By Francisco Vara-Orta, LA Times Staff Writer
March 2, 2007
 
A majority of Los Angeles County primary care practitioners are failing to advise their Latino patients - who are at high risk for HIV infection - to get tested, according to a UCLA study released Thursday.
 
Only 41% of the 85 surveyed primary care providers - including doctors, nurses and physician assistants - had regularly offered advice about sexually transmitted diseases during the six-month period covered in the study, which was conducted in 2004 by the UCLA AIDS Institute.
 
The lack of HIV testing is one reason most Latinos who become ill find out they are HIV-positive less than a year before developing AIDS, researchers said.
 
The percentage of AIDS cases for Latinos in the county has increased, from 20% of all new cases in the 1980s, when the epidemic began, to 43% in 2002, according to the latest figures available from the county Department of Public Health.
 
"There are two issues here: a lack of healthcare access for Latinos in general and the cultural stigma attached to HIV/AIDS," said Rosa Solorio, assistant professor of family medicine at UCLA's School of Medicine who co-wrote the study. "But this study shows how Latinos already in primary care aren't getting the advice they need."
 
All UCLA survey respondents served in areas where the population was at least 50% Latino.

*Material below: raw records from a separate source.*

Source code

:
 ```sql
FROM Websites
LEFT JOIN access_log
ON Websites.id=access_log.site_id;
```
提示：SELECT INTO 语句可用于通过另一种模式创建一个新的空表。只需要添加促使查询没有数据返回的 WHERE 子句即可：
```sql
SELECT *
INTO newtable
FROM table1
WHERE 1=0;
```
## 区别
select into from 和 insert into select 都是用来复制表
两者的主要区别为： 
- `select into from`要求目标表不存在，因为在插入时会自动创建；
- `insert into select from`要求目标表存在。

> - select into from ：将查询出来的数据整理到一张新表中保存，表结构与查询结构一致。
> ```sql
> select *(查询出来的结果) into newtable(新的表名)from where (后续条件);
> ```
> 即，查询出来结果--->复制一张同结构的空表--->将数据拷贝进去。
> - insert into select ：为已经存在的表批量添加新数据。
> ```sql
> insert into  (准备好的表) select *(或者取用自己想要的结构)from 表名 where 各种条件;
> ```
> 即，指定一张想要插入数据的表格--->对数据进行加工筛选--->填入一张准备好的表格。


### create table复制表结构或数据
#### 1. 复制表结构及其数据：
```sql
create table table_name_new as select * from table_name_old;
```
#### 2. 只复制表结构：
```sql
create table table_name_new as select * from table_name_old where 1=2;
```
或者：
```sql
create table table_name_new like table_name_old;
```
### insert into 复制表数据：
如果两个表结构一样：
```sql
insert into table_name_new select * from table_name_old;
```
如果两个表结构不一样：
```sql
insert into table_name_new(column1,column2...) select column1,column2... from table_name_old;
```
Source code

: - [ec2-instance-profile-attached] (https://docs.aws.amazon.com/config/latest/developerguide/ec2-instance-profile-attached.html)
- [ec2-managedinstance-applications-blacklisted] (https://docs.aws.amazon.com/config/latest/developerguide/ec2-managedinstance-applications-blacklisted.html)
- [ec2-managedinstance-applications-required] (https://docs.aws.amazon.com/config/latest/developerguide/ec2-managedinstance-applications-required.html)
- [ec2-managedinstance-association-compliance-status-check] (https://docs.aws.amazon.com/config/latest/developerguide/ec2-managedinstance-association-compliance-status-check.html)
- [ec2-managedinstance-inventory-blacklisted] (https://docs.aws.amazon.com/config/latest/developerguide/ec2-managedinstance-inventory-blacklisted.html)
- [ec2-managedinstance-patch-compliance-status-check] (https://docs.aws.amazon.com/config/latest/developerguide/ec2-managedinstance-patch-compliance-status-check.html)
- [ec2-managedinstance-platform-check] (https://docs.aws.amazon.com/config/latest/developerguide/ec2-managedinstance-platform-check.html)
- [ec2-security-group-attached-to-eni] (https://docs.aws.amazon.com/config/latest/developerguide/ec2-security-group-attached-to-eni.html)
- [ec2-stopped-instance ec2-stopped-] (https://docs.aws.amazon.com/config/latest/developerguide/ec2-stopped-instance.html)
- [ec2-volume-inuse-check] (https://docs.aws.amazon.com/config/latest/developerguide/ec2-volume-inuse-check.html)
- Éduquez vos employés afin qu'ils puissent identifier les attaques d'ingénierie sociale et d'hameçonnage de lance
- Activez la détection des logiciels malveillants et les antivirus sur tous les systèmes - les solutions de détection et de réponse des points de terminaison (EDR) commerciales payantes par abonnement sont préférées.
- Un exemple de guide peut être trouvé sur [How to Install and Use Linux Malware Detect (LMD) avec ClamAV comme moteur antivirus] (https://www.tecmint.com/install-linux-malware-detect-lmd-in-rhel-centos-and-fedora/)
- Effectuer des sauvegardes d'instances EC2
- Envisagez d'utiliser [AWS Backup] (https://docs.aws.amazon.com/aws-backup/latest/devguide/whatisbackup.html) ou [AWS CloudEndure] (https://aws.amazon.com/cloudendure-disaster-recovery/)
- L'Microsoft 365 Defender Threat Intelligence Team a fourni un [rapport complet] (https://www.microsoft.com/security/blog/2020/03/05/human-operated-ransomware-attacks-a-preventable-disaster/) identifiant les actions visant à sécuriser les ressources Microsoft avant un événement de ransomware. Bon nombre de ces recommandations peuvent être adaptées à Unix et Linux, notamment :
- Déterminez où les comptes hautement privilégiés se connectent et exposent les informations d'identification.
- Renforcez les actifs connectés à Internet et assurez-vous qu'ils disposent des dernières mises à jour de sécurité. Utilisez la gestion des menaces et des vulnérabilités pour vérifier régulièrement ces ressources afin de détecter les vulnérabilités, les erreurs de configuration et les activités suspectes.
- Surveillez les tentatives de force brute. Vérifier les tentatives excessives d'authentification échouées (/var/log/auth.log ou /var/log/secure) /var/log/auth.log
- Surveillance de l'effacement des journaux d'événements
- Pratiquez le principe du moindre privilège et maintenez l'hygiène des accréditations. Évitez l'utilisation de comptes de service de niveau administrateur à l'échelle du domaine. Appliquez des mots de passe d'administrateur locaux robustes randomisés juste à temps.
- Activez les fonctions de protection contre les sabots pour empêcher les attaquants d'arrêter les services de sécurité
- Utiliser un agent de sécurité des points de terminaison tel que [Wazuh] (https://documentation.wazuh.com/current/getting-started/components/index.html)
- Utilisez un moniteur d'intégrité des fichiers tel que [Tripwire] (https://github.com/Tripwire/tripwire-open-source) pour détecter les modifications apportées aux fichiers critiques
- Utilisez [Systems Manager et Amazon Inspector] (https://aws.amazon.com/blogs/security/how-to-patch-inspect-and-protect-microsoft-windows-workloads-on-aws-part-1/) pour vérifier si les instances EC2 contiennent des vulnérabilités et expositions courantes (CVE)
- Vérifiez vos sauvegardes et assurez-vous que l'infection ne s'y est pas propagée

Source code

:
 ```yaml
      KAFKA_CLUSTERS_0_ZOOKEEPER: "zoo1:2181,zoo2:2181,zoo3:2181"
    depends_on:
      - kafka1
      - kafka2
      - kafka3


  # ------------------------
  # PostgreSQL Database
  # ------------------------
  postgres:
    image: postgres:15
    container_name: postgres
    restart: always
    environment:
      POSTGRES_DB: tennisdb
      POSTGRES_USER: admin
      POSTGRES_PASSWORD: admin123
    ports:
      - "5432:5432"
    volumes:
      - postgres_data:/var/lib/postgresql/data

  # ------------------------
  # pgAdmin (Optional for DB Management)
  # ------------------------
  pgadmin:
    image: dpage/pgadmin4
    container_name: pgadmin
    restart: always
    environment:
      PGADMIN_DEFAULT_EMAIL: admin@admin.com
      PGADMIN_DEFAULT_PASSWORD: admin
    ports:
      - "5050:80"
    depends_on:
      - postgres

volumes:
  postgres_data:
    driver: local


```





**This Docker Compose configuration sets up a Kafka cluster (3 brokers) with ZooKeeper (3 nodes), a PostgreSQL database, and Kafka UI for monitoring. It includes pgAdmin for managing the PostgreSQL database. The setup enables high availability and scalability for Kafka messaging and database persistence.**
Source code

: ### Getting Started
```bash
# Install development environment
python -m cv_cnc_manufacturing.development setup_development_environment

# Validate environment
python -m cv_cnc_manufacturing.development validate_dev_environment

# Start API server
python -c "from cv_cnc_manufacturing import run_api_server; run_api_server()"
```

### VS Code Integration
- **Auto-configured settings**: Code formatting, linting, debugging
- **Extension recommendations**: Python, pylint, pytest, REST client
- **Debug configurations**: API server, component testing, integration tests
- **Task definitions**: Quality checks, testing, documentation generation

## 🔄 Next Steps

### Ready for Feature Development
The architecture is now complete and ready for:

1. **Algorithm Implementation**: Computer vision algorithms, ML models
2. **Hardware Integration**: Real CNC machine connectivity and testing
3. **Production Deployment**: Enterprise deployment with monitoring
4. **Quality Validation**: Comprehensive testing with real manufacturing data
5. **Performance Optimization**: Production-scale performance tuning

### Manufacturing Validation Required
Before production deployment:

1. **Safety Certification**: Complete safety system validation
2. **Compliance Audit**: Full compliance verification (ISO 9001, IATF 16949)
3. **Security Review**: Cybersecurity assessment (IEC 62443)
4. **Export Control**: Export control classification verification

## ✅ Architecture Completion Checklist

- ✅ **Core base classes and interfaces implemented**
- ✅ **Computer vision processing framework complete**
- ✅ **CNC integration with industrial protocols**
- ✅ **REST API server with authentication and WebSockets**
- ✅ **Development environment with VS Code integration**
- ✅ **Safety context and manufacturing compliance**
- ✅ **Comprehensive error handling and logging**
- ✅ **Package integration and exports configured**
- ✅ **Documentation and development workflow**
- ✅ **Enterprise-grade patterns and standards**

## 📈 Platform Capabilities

More than half of the practitioners primarily spoke Spanish with their patients.
 
A vast majority of the surveyed practitioners offered fewer than 20 HIV tests each during the six-month study period, despite recommendations by the Centers for Disease Control and Prevention that physicians in high-HIV risk areas offer testing to every patient.
 
Solorio said that many practitioners were uncomfortable asking patients about their sexual histories and that this might explain their reluctance to suggest HIV testing.
 
"There are still many cultural taboos in Latino culture about sex," Solorio said. "We just don't talk about it publicly."
 
Solorio said another factor might be a patient's fear about the cost of a test and subsequent counseling. She said patients should be referred to agencies that offer free testing.
 
For example, the Los Angeles County office of AIDS programs and policy offers free HIV testing and counseling. Appointments can made by calling (800) 367-AIDS or visiting http://www.hivla.org .
 
Another agency recommended by the county is Bienestar, a nonprofit that offers bilingual HIV/AIDS services.
 
Victor Martinez, Bienestar's metro regional director, agreed with the study's findings. Latinos in general tend to avoid regular medical care until it's too late, and that is why early HIV testing is so crucial, he said.
 
"For Latinos, we can joke about sex, but it's much more intimidating discussing it seriously in front of others, even our doctors," he said. "So testing is the most important factor in fighting the epidemic because once we know, we can treat it and protect others from contracting it."